WHAT IS NEEDED
The records below must be copied out completely and exactly.

Saved data entries:
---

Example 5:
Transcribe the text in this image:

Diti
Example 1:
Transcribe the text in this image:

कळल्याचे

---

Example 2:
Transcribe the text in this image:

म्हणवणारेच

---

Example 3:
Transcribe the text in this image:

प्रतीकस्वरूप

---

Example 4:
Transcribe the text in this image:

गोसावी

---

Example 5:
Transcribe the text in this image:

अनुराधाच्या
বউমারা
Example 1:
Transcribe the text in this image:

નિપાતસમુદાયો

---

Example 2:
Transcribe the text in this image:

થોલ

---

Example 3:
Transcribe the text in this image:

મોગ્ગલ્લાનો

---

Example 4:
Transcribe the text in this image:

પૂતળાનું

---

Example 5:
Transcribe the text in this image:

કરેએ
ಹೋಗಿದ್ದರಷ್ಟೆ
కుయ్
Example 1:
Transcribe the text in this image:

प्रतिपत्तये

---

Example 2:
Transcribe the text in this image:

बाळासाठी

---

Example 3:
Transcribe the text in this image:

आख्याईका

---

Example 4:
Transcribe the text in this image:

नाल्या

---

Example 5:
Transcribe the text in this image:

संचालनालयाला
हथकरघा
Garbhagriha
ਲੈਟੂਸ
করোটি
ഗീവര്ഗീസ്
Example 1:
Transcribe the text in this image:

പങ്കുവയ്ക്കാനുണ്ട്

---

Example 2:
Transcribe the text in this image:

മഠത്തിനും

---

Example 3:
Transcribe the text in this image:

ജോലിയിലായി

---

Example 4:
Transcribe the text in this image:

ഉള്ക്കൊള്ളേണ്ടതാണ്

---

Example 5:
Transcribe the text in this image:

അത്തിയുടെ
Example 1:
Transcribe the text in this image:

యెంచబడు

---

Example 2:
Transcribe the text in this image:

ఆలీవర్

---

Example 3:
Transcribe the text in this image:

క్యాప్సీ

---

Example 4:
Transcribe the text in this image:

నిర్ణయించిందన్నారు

TASK RESPONSE
---

Example 5:
Transcribe the text in this image:

Diti
Example 1:
Transcribe the text in this image:

कळल्याचे

---

Example 2:
Transcribe the text in this image:

म्हणवणारेच

---

Example 3:
Transcribe the text in this image:

प्रतीकस्वरूप

---

Example 4:
Transcribe the text in this image:

गोसावी

---

Example 5:
Transcribe the text in this image:

अनुराधाच्या
বউমারা
Example 1:
Transcribe the text in this image:

નિપાતસમુદાયો

---

Example 2:
Transcribe the text in this image:

થોલ

---

Example 3:
Transcribe the text in this image:

મોગ્ગલ્લાનો

---

Example 4:
Transcribe the text in this image:

પૂતળાનું

---

Example 5:
Transcribe the text in this image:

કરેએ
ಹೋಗಿದ್ದರಷ್ಟೆ
కుయ్
Example 1:
Transcribe the text in this image:

प्रतिपत्तये

---

Example 2:
Transcribe the text in this image:

बाळासाठी

---

Example 3:
Transcribe the text in this image:

आख्याईका

---

Example 4:
Transcribe the text in this image:

नाल्या

---

Example 5:
Transcribe the text in this image:

संचालनालयाला
हथकरघा
Garbhagriha
ਲੈਟੂਸ
করোটি
ഗീവര്ഗീസ്
Example 1:
Transcribe the text in this image:

പങ്കുവയ്ക്കാനുണ്ട്

---

Example 2:
Transcribe the text in this image:

മഠത്തിനും

---

Example 3:
Transcribe the text in this image:

ജോലിയിലായി

---

Example 4:
Transcribe the text in this image:

ഉള്ക്കൊള്ളേണ്ടതാണ്

---

Example 5:
Transcribe the text in this image:

അത്തിയുടെ
Example 1:
Transcribe the text in this image:

యెంచబడు

---

Example 2:
Transcribe the text in this image:

ఆలీవర్

---

Example 3:
Transcribe the text in this image:

క్యాప్సీ

---

Example 4:
Transcribe the text in this image:

నిర్ణయించిందన్నారు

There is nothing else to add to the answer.